Carita Pintada is a Venezuelan telenovela written by Valentina Párraga and produced by Radio Caracas Televisión in 1999. The series lasted 126 episodes and was distributed internationally by Coral Pictures.

Catherine Correia and  Simón Pestana starred as the main protagonists (with Simón playing a  dual role as both protagonist and antagonist) with  Marlene De Andrade, Eliana López and Fernando Flores as the villains.

(Saved data entries)
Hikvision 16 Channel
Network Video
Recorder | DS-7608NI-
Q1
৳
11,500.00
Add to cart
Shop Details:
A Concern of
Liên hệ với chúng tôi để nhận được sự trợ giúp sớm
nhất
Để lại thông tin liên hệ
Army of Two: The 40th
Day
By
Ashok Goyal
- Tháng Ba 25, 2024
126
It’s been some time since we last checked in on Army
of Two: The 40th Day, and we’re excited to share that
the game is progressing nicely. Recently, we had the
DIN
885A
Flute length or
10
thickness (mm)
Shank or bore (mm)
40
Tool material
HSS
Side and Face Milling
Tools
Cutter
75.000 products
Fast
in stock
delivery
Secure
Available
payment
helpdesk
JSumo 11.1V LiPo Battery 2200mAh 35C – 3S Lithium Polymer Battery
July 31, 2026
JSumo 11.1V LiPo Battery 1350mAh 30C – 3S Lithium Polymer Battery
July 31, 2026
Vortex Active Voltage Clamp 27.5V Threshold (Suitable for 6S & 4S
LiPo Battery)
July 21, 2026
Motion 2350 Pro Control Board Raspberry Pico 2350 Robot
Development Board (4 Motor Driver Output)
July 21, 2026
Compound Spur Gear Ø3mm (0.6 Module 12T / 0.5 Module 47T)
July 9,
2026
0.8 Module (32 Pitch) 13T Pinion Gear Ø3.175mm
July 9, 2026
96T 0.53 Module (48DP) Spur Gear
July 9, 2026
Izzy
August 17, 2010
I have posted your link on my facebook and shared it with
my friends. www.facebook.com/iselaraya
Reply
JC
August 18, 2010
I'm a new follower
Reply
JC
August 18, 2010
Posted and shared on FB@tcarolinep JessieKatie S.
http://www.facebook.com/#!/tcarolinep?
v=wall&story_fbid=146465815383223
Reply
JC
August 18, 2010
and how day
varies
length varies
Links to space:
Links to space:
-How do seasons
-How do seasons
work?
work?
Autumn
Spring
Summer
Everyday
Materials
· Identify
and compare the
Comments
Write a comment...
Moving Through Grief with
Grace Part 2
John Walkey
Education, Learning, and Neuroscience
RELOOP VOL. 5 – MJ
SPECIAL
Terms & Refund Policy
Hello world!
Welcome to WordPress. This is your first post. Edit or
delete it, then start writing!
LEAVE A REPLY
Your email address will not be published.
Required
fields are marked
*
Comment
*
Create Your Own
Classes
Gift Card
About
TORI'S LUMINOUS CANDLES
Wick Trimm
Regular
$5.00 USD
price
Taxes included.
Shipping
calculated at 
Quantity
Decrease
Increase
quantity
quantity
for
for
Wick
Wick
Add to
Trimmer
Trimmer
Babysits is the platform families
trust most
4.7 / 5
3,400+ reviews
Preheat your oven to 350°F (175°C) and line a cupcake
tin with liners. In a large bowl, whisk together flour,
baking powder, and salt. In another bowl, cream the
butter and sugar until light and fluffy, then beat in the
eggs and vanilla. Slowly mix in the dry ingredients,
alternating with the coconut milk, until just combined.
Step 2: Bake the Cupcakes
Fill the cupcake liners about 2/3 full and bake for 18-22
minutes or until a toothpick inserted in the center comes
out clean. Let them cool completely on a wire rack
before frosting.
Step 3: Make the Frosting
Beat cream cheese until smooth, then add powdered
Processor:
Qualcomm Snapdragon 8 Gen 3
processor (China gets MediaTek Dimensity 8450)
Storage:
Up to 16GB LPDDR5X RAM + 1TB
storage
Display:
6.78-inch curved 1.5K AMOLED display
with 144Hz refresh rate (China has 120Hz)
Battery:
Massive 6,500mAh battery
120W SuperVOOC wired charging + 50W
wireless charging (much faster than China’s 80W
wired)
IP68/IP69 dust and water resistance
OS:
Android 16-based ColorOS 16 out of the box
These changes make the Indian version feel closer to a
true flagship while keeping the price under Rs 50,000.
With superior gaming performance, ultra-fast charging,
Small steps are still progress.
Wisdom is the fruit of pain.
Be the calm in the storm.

Task instructions: Write out the passage about Carita Pintada from "Carita Pintada is" up to and including "by Coral Pictures.", substituting "RCTV" for "Radio Caracas Televisión".

Task output:
Carita Pintada is a Venezuelan telenovela written by Valentina Párraga and produced by RCTV in 1999. The series lasted 126 episodes and was distributed internationally by Coral Pictures.